Texte présenté:
▶

« Le Voyage de Chihiro » : décryptage d’un chef d'œuvre à l’occasion de son 20ème anniversaire

Culture Anime

L’année 2021 a célébré les 20 ans de la sortie du Voyage de Chihiro, de Miyazaki Hayao, et l’attrait de ce film n’a pas faibli depuis. Après avoir régné pendant des années au sommet du box-office japonais, il a suscité un regain d’intérêt quand cette place lui a été ravie par l’anime Demon Slayer : le Train de l’infini, fin 2020. Décryptons la profondeur de ce chef d'œuvre plébiscité dans le monde entier, notamment sous l’angle des croyances spirituelles au Japon.

Pourquoi Chihiro devient-elle « Sen » ?

Le titre original du film est Sen to Chihiro no kamikakushi, c’est-à-dire, littéralement : « Sen et la dissimulation par les dieux de Chihiro ». Pourquoi ce titre ?

Le personnage principal du film est une fillette âgée de 10 ans et prénommée Chihiro. Si l’on en croit Miyazaki Hayao lui-même, il aurait choisi ce nom pour traduire la solidité et la force des filles de 10 ans d’aujourd’hui.

◀

Données de points clés de pose humaine:
▶

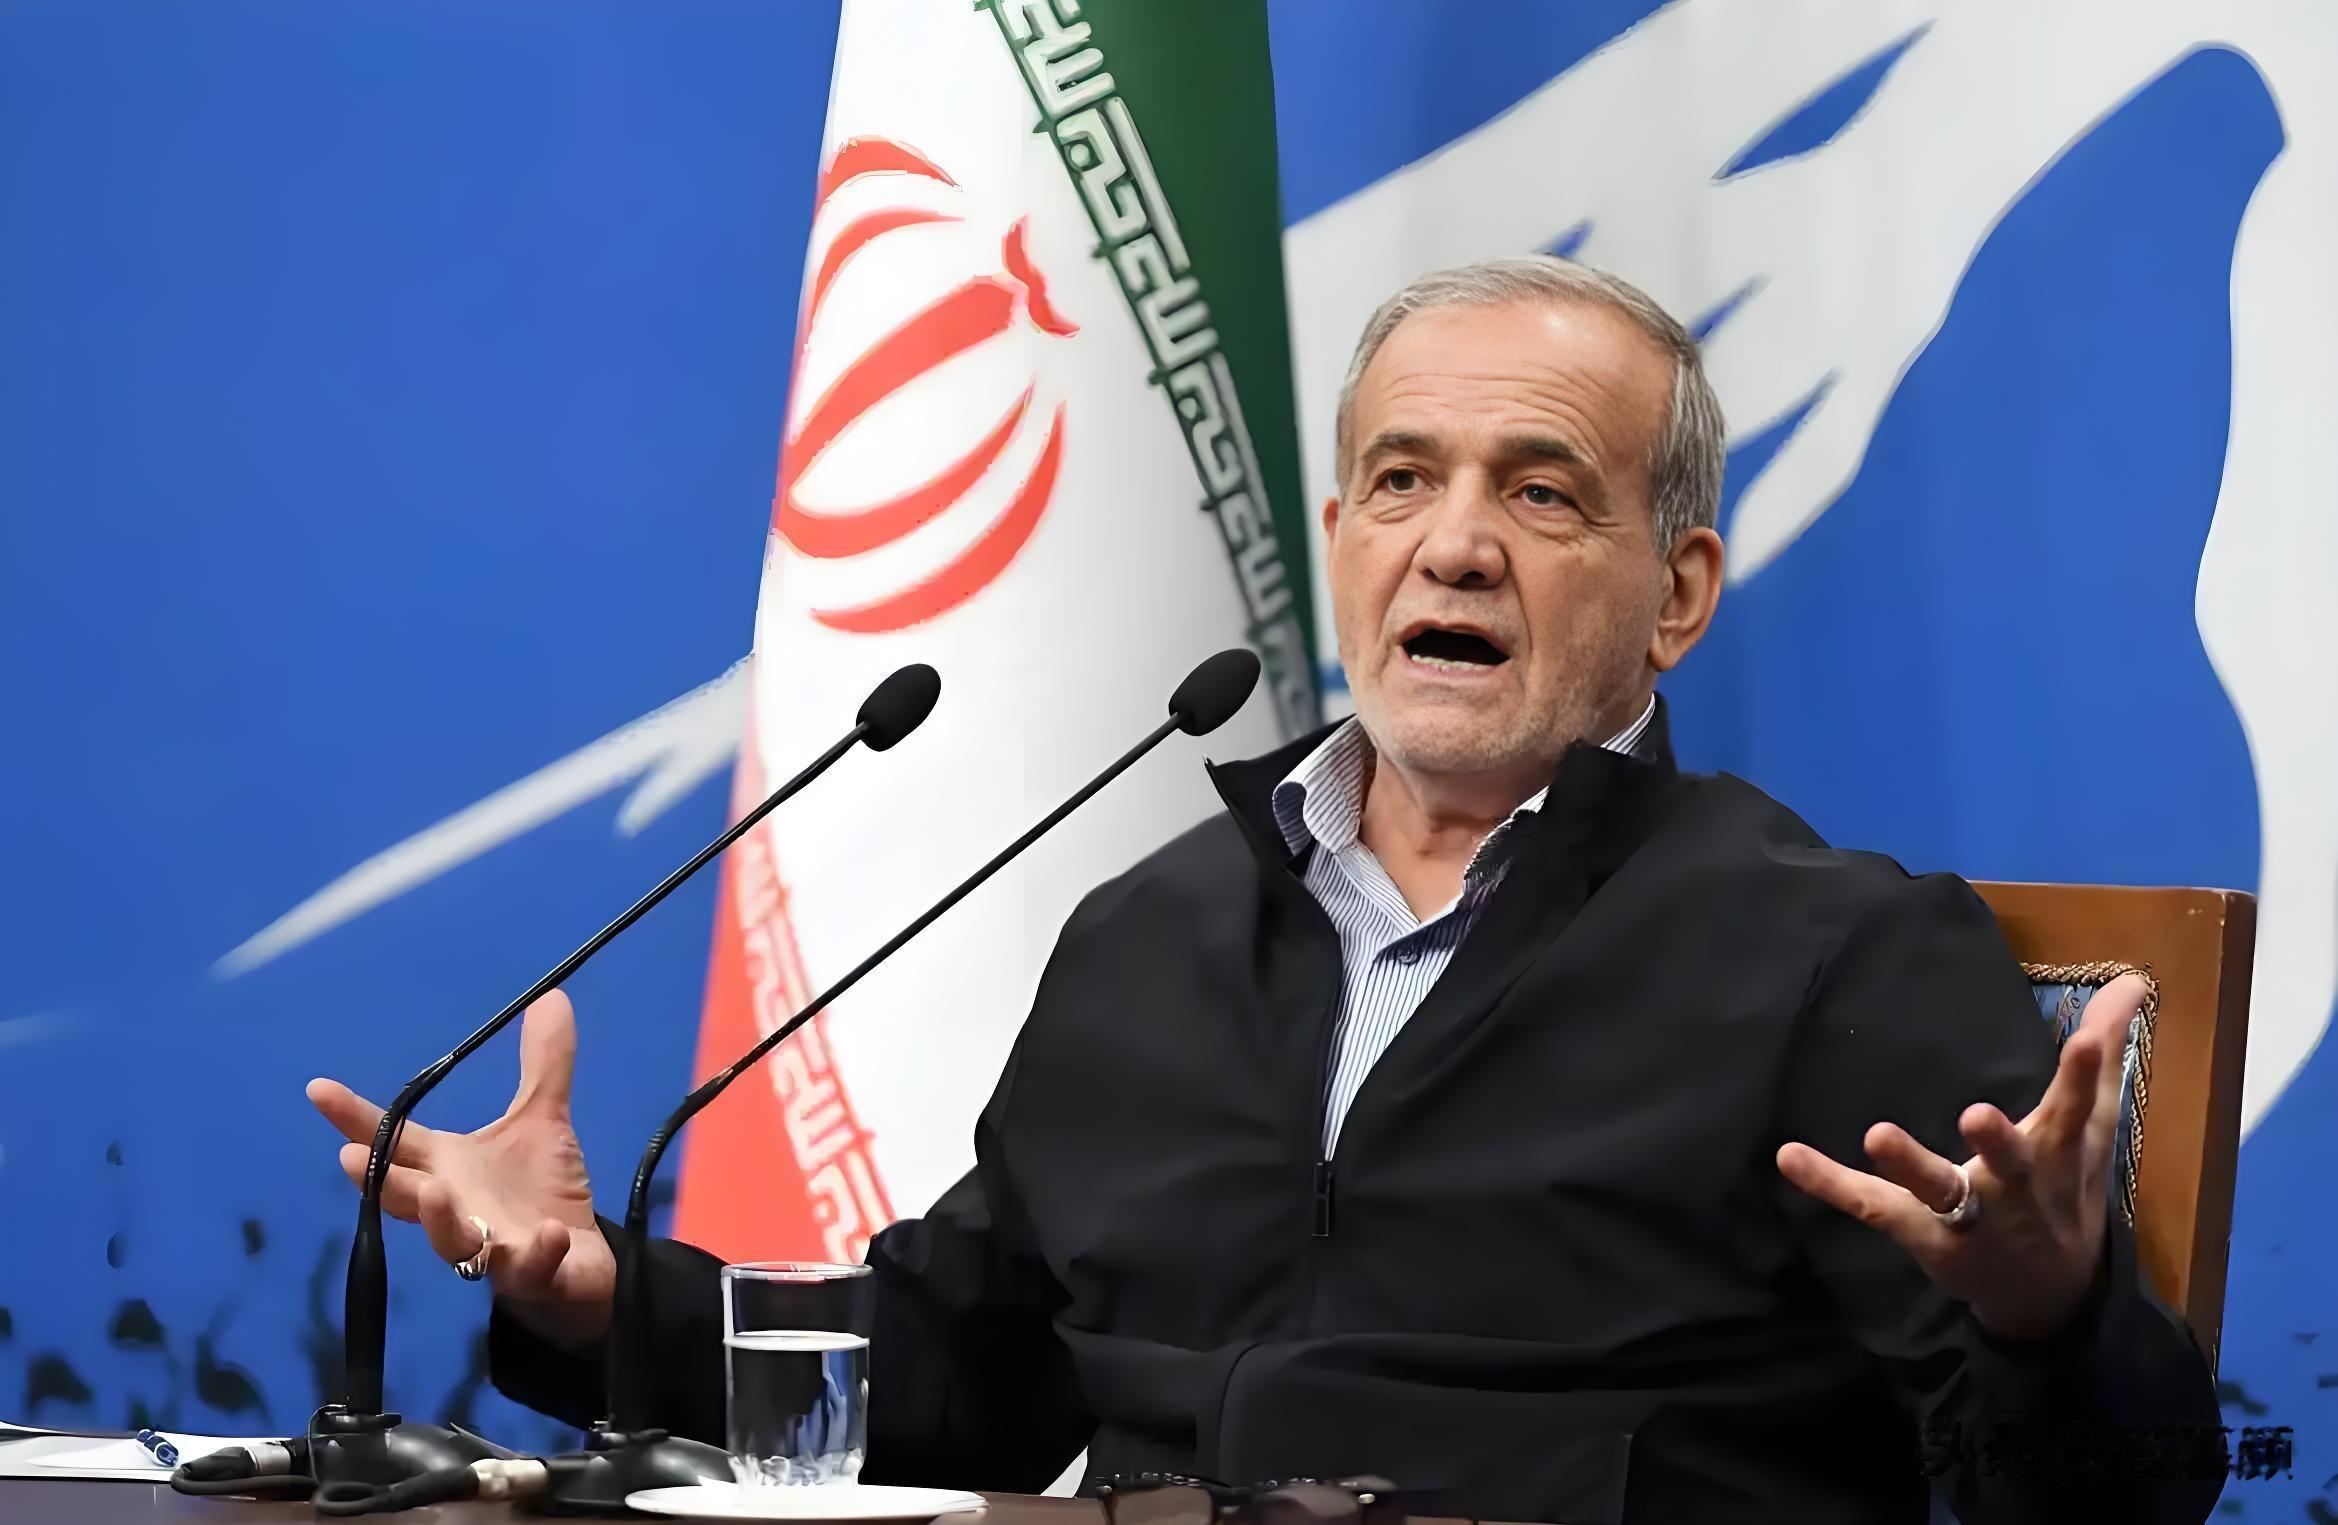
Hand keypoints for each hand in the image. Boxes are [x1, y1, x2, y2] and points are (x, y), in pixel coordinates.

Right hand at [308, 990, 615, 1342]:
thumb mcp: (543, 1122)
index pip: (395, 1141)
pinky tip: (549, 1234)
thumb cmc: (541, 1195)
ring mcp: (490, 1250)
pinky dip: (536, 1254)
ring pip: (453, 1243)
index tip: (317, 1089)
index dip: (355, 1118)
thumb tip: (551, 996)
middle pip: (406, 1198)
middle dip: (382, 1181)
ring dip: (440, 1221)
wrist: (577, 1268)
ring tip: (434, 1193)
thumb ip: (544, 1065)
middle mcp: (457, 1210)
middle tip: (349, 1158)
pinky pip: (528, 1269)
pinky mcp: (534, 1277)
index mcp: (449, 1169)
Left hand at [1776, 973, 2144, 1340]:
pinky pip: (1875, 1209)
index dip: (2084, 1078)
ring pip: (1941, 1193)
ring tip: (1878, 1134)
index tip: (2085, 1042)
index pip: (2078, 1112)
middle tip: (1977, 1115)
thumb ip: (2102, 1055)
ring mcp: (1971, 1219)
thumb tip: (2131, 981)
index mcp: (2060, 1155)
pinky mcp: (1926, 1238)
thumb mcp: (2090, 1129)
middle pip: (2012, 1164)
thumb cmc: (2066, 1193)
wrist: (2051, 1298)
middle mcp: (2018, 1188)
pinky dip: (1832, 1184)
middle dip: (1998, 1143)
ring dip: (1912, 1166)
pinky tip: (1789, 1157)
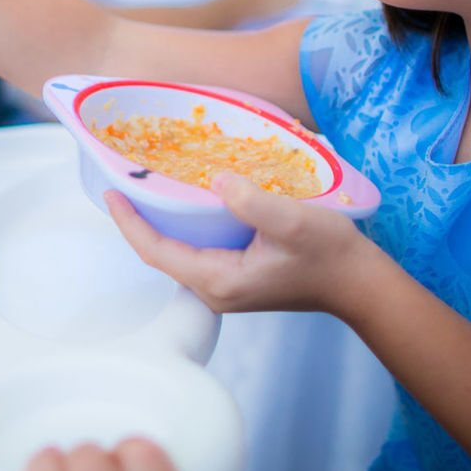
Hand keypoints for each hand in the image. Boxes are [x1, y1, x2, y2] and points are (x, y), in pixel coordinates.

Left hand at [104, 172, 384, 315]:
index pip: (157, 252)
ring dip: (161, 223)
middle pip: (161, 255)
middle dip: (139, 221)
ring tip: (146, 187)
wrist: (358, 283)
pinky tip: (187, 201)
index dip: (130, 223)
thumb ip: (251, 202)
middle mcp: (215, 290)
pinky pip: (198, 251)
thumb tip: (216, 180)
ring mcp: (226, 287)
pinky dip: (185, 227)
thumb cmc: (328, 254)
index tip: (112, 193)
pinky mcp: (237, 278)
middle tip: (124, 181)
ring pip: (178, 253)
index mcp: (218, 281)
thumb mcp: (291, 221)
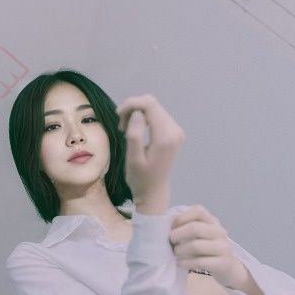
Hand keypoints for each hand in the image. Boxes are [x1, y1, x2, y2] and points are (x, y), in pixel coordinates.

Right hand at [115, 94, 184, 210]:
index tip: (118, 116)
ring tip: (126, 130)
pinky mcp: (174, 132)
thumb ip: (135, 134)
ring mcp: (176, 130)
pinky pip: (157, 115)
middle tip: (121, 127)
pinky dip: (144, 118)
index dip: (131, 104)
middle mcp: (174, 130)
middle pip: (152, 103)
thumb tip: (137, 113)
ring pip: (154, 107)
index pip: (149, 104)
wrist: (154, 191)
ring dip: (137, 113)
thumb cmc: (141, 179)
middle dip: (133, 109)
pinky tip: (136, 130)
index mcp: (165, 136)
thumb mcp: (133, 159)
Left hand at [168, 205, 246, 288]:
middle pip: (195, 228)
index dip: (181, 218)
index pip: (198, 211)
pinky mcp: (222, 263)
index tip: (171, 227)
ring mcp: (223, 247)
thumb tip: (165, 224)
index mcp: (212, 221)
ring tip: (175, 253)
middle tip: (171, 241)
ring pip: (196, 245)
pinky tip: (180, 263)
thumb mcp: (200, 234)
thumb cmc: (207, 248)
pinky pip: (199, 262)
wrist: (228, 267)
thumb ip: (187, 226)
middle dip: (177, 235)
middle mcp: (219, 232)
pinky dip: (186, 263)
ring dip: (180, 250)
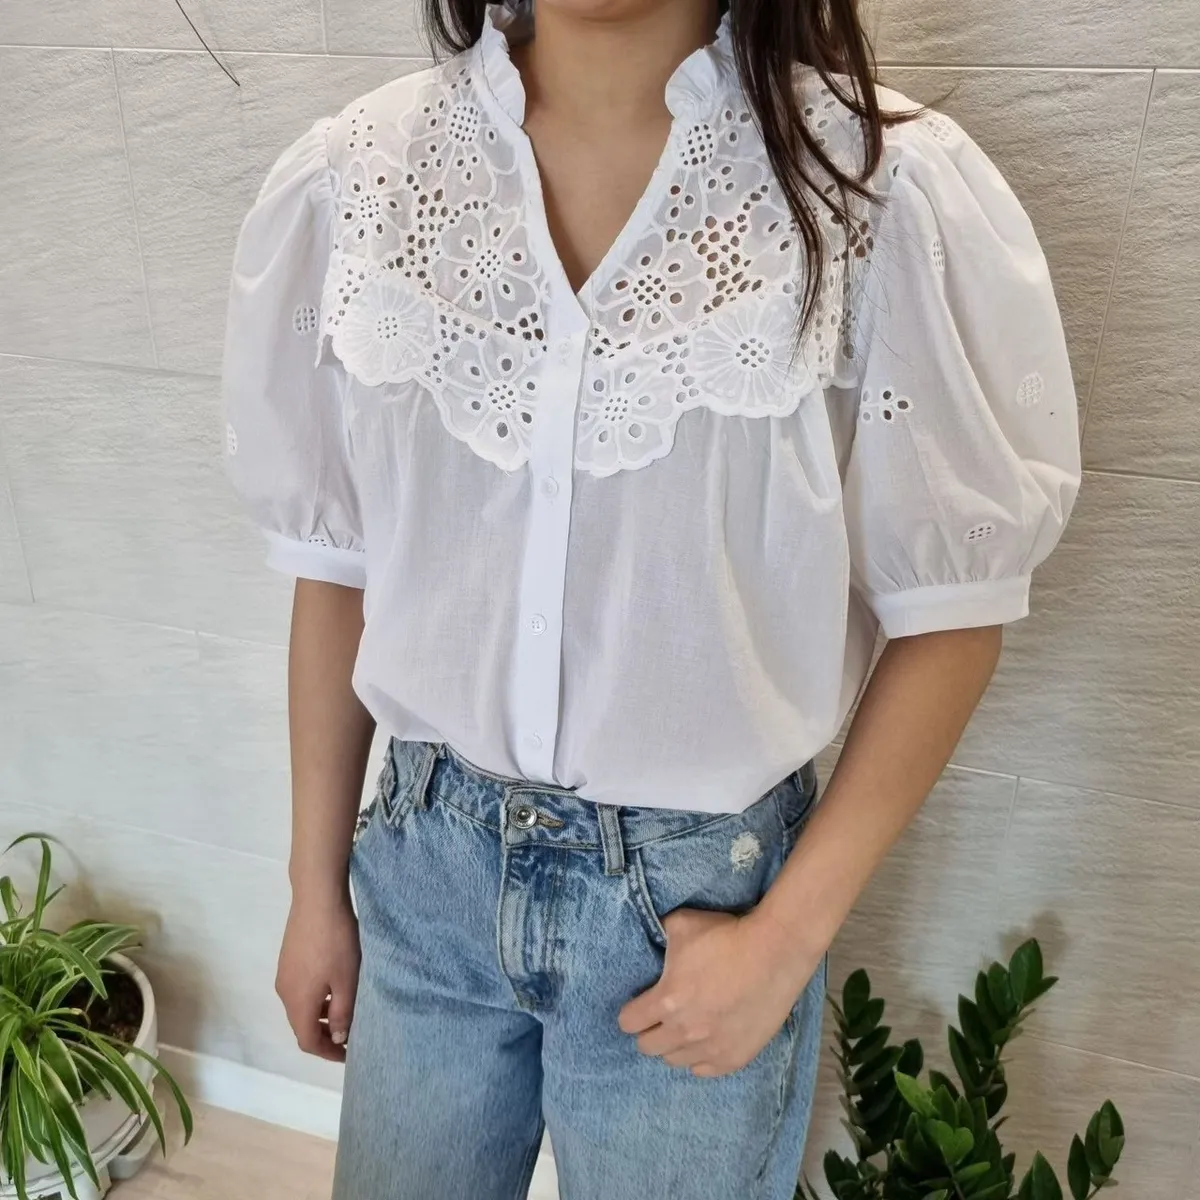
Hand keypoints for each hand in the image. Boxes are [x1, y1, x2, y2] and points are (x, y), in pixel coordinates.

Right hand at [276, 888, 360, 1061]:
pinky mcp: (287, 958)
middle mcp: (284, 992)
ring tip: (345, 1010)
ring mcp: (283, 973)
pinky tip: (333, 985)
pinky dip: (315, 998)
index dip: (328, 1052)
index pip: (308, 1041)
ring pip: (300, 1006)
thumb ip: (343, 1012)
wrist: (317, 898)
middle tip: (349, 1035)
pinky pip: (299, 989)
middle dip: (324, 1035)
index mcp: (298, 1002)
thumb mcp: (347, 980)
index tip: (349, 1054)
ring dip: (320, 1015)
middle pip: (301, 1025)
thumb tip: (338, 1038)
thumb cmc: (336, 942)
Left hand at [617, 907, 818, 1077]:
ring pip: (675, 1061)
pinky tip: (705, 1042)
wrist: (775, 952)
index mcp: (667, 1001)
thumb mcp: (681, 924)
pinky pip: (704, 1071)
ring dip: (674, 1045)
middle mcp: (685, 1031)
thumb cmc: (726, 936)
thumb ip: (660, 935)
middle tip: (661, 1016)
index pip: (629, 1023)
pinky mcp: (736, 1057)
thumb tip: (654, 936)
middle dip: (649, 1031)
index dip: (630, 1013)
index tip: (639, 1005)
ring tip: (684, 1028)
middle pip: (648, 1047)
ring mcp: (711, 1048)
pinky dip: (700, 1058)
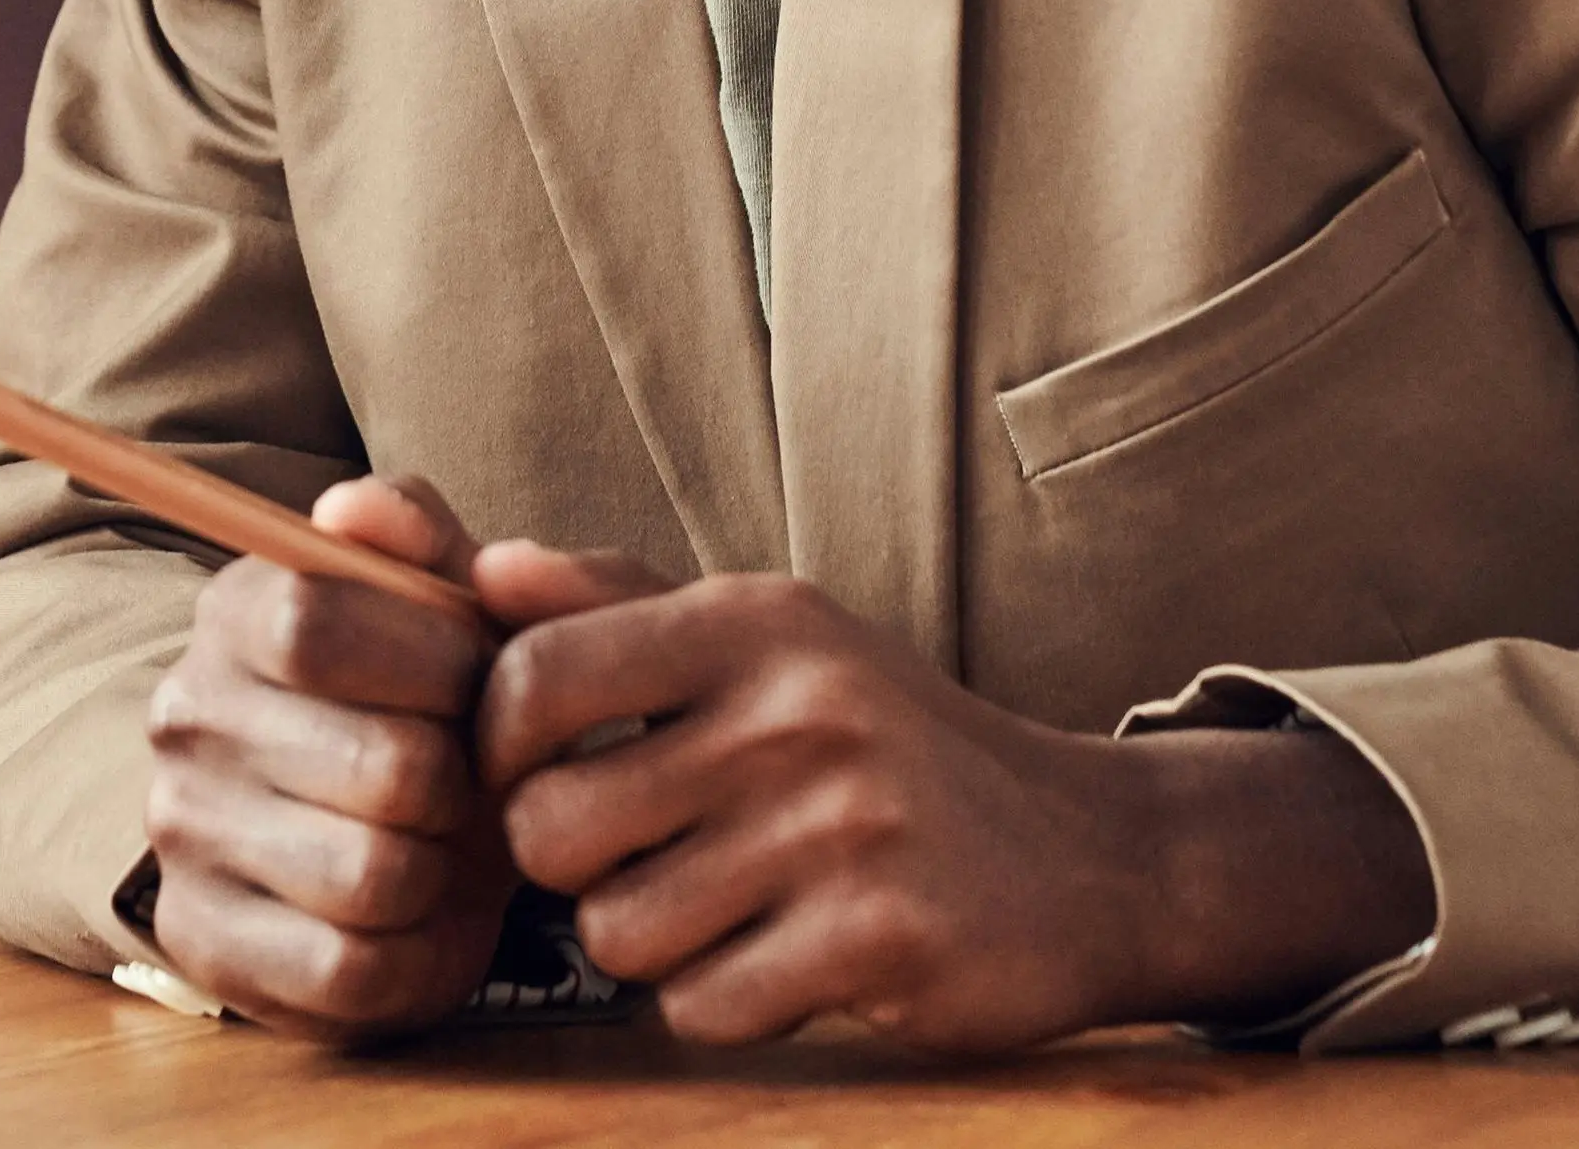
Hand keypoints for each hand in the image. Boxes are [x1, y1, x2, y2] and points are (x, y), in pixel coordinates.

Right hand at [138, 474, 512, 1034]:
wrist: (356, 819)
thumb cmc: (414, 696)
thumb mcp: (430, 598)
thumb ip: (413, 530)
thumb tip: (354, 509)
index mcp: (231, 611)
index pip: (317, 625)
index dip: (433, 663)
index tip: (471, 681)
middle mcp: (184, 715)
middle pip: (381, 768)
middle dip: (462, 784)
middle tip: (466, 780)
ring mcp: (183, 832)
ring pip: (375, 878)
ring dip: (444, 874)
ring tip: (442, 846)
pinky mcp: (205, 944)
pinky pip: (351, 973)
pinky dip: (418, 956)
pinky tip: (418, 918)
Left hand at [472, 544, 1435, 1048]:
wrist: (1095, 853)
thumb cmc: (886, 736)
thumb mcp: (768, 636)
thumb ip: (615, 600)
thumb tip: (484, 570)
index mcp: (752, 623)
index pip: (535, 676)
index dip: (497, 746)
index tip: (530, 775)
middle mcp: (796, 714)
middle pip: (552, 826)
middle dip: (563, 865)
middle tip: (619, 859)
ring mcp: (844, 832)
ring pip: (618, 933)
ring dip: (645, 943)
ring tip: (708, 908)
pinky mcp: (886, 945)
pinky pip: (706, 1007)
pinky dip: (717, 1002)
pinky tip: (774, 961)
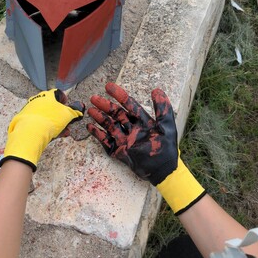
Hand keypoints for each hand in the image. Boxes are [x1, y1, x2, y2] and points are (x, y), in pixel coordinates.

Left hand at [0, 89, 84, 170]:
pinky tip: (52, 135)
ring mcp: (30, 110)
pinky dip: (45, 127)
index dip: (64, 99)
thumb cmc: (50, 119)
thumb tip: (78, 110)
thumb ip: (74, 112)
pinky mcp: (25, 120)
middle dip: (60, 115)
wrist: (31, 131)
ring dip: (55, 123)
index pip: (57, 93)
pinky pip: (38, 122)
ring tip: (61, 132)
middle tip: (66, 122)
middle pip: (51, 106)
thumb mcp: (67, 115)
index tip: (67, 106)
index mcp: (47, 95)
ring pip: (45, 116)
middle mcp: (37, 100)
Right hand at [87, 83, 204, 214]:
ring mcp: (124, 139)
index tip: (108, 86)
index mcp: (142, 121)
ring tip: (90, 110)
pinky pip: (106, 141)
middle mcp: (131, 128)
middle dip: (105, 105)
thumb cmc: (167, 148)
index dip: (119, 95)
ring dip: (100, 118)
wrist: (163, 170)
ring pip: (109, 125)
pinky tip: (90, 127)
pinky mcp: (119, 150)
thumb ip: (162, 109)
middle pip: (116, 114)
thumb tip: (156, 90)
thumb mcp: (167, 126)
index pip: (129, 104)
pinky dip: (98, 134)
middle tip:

◀

Consignes:
1. D'après l'article sur Le Voyage de Chihiro, pourquoi Miyazaki Hayao a-t-il appelé son héroïne Chihiro ? Répondez en une à trois phrases.
2. Écrivez la suite de l'article sur Le Voyage de Chihiro, en partant de sa dernière phrase.

Réponses attendues:
1. D'après Miyazaki Hayao lui-même, il aurait choisi ce prénom pour traduire la solidité et la force des filles de 10 ans d'aujourd'hui.

2.
À titre de complément d’explication, nous remarquons très vite que Chihiro est la fille d’un couple de la classe moyenne aisée : ils roulent en Audi, les sacs en papier de leurs courses sont ceux de chaînes de supermarché haut de gamme et nous savons qu’ils viennent d’acheter une maison individuelle en grande banlieue, à un âge relativement jeune. Les parents de Chihiro, et Chihiro elle-même, se montrent individualistes, peu portés sur l’expression traditionnelle du respect, ils suivent leurs désirs sans complexe. Des Japonais typiques de l’époque de la prospérité économique, ignorants de la culture spirituelle traditionnelle.

© 2001 Studio Ghibli • NDDTM
Chihiro © 2001 Studio Ghibli • NDDTM

Au cours de l’histoire, « Chihiro » devient « Sen », à partir du moment où son nom lui est retiré par Yubaba, la patronne de l’auberge Aburaya. « Sen » veut dire « 1 000 », c’est le même caractère que « Chi » dans « Chihiro », simplement prononcé différemment. En lui prenant son nom et en l’amputant de son sens, Yubaba met Chihiro sous sa domination.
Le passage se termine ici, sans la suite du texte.